60 dakika dizlerin titriyor. Uzun süredir söylenen şeylere biraz daha yaklaşıyorlar. Ne yapacağını şaşırıyorsun. Ondan sonra imdadına birşeyler yetişiyor. Ezeli rakibin Avrupa Kupası'ndan eleniyor. Rahatlıyorsun. Hakkın bu senin. Onların başarılı olmasını istmiyorsun. Onlar da senin olmanı istemiyor zaten. Ama rahatlık yerini kısa bir süre sonra zafer kazanmış coşkusuna bırakıyor. Sanki ezeli rakibine kendi seyircisi önünde 3 golü atan senmişsin gibi.

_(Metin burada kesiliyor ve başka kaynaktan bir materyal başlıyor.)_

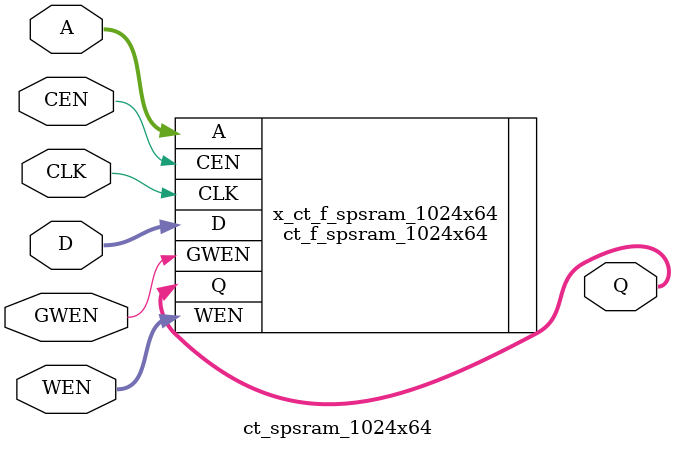
<source format=v>

/*Copyright 2019-2021 T-Head Semiconductor Co., Ltd.

Licensed under the Apache License, Version 2.0 (the "License");
you may not use this file except in compliance with the License.
You may obtain a copy of the License at

    http://www.apache.org/licenses/LICENSE-2.0

Unless required by applicable law or agreed to in writing, software
distributed under the License is distributed on an "AS IS" BASIS,
WITHOUT WARRANTIES OR CONDITIONS OF ANY KIND, either express or implied.
See the License for the specific language governing permissions and
limitations under the License.
*/

// &ModuleBeg; @22
module ct_spsram_1024x64(
  A,
  CEN,
  CLK,
  D,
  GWEN,
  Q,
  WEN
);

// &Ports; @23
input   [9 :0]  A;   
input           CEN; 
input           CLK; 
input   [63:0]  D;   
input           GWEN; 
input   [63:0]  WEN; 
output  [63:0]  Q;   

// &Regs; @24

// &Wires; @25
wire    [9 :0]  A;   
wire            CEN; 
wire            CLK; 
wire    [63:0]  D;   
wire            GWEN; 
wire    [63:0]  Q;   
wire    [63:0]  WEN; 

// &Depend("cpu_cfig.h"); @26
//**********************************************************
//                  Parameter Definition
//**********************************************************
parameter ADDR_WIDTH = 10;
parameter DATA_WIDTH = 64;
parameter WE_WIDTH   = 64;

// &Force("bus","Q",DATA_WIDTH-1,0); @34
// &Force("bus","WEN",WE_WIDTH-1,0); @35
// &Force("bus","A",ADDR_WIDTH-1,0); @36
// &Force("bus","D",DATA_WIDTH-1,0); @37

  //********************************************************
  //*                        FPGA memory                   *
  //********************************************************
  //{WEN[63:62],WEN[61:60],WEN[59:58],WEN[57:56],WEN[55:54],WEN[53:52],WEN[51:50],WEN[49:48],
  // WEN[47:46],WEN[45:44],WEN[43:42],WEN[41:40],WEN[39:38],WEN[37:36],WEN[35:34],WEN[33:32],
  // WEN[31:30],WEN[29:28],WEN[27:26],WEN[25:24],WEN[23:22],WEN[21:20],WEN[19:18],WEN[17:16],
  // WEN[15:14],WEN[13:12],WEN[11:10],WEN[ 9: 8],WEN[ 7: 6],WEN[ 5: 4],WEN[ 3: 2],WEN[ 1: 0]}
//   &Instance("ct_f_spsram_1024x64"); @47
ct_f_spsram_1024x64  x_ct_f_spsram_1024x64 (
  .A    (A   ),
  .CEN  (CEN ),
  .CLK  (CLK ),
  .D    (D   ),
  .GWEN (GWEN),
  .Q    (Q   ),
  .WEN  (WEN )
);

//   &Instance("ct_tsmc_spsram_1024x64"); @53

// &ModuleEnd; @69
endmodule



</source>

Bir anda renkdaşlarınla buluşup Bağdat Caddesi'nde tura çıkmış buluyorsun kendini( yaşandı gerçektir). Saklandığı yerden çıkan pusucular gibi.
Televizyonlar şampiyonluğunu kutlar gibi programlara giriyor hemen. Ezeli rakibinin yenilgisinden sonra televizyona senin eski yöneticilerin çıkıyor. Nerdeyse bir dansöz eksik. Sazlı-sözlü şampiyonluk kutlamalarından tek farkı bu.

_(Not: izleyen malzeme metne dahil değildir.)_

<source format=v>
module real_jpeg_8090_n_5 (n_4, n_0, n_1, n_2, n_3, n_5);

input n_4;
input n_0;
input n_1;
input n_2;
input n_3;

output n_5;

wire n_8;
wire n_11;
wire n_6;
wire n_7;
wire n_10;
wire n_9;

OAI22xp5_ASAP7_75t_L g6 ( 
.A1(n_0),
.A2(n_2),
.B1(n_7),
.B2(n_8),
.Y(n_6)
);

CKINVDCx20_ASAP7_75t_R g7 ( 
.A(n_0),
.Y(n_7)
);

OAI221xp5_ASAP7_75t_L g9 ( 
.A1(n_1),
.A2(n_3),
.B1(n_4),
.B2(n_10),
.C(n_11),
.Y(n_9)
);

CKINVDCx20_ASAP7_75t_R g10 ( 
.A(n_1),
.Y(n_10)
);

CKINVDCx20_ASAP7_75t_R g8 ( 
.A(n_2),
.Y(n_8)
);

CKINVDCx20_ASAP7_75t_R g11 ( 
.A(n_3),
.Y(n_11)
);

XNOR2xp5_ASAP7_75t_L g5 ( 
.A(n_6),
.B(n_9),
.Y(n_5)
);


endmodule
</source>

Resmi siten yalanlama görevini bırakmış farklı arayışlara girmiş. O da senin gibi. Pusudan çıkıyor. 3 aydır sus-pus olurken bir gecede aklına bir şey gelivermiş. Kutla o zaman bu günü, bu haftayı. Ama bir gün günlerden 19 Mayıs olunca, birşeyler birikince illa bir tepki olacaktır. Tepkinin biriktiği zaman centilmenlik çağrısı yapma, şimdiki gibi ol. O zamanki gibi bazı şeyleri yine anlamamazlıktan gelme, saf çocuğu oynama. Unutma ki rüzgar eken fırtına biçer.